Monday, 27 July 2020

Chinese agent exploited LinkedIn’s ‘ruthless’ algorithm

  • Dickson Jun Wei Yeo pleaded guilty this month in a United States court to acquiring delicate info on behalf of Chinese secret agent.
  • Yeo told investigators that he exploited LinkedIn’s “ruthless” algorithm to discover brand-new contacts in the government and military.
  • Those contacts were sometimes paid between $1,000 and $2,000 to draft reports, seemingly for Yeo’s think tank. The reports remained in fact provided to Beijing.
  • See Company Expert’s homepage for more stories

A guy who confessed to being a representative of the Chinese federal government utilized LinkedIn’s “relentless” algorithm to discover brand-new batches of US government contacts, informing private investigators that his everyday look for brand-new sources on the social media “felt practically like a dependency,” according to a signed admission of regret.

Dickson Jun Wei Yeo pleaded guilty on July 23 to being a prohibited agent of China. As The Washington Post reported, he used the cover of academic community to take a trip to the US and acquire “nonpublic information” for Beijing, in part by hiring Americans to write paid reports for his counterfeit think tank.

In his signed admission, Yeo confesses to using a “expert networking site”– determined by The Washington Post as LinkedIn– to find federal government and military contacts most likely to possess delicate info.

” According to Yeo, the site’s algorithm was unrelenting,” the admission states.
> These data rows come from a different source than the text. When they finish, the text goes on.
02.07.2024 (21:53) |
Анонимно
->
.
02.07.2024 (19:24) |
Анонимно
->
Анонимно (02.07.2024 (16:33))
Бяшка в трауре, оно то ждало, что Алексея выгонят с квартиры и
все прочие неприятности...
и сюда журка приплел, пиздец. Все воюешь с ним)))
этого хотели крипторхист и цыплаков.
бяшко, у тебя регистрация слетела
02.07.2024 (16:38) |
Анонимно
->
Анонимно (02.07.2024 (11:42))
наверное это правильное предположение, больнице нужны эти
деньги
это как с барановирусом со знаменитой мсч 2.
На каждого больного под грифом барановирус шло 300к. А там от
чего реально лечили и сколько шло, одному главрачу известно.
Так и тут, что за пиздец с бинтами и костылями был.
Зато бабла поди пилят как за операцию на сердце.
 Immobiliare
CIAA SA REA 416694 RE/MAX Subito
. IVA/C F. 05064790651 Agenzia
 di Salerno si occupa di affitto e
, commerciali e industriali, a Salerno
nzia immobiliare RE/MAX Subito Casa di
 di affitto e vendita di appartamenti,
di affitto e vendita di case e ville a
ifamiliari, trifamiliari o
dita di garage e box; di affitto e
He examined the website “practically every day to examine the new batch of prospective contacts recommended to him by the website’s algorithm,” telling detectives “that it felt nearly like an addiction.”
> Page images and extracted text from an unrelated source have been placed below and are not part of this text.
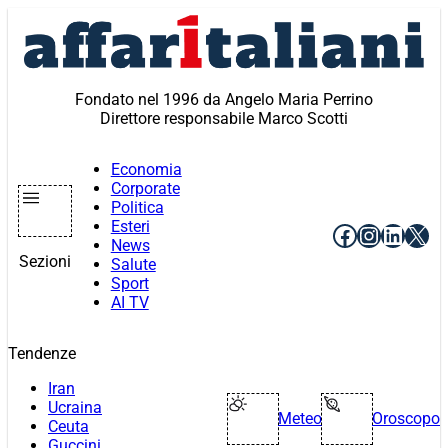
Vai
al
contenuto
Fondato nel 1996 da Angelo Maria Perrino
Direttore responsabile Marco Scotti
Economia
Corporate
Politica
Esteri
Facebook
Instagr
Linke
X
News
Sezioni
Salute
Sport
AI TV
Tendenze
Iran
Ucraina
Meteo
Oroscopo
Ceuta
Guccini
Those contacts were then paid between $1,000 and $2,000 for reports on subjects such as the sale of F-35 aircraft to Japan and the US-China trade war. Those reports, seemingly academic in nature, were then submitted to contacts understood to Yeo as agents of Chinese intelligence.

LinkedIn has actually long been called a recruitment premises for intelligence companies. In 2015, The New York Times reported that it was “prime hunting ground,” where “Chinese spies are the most active.”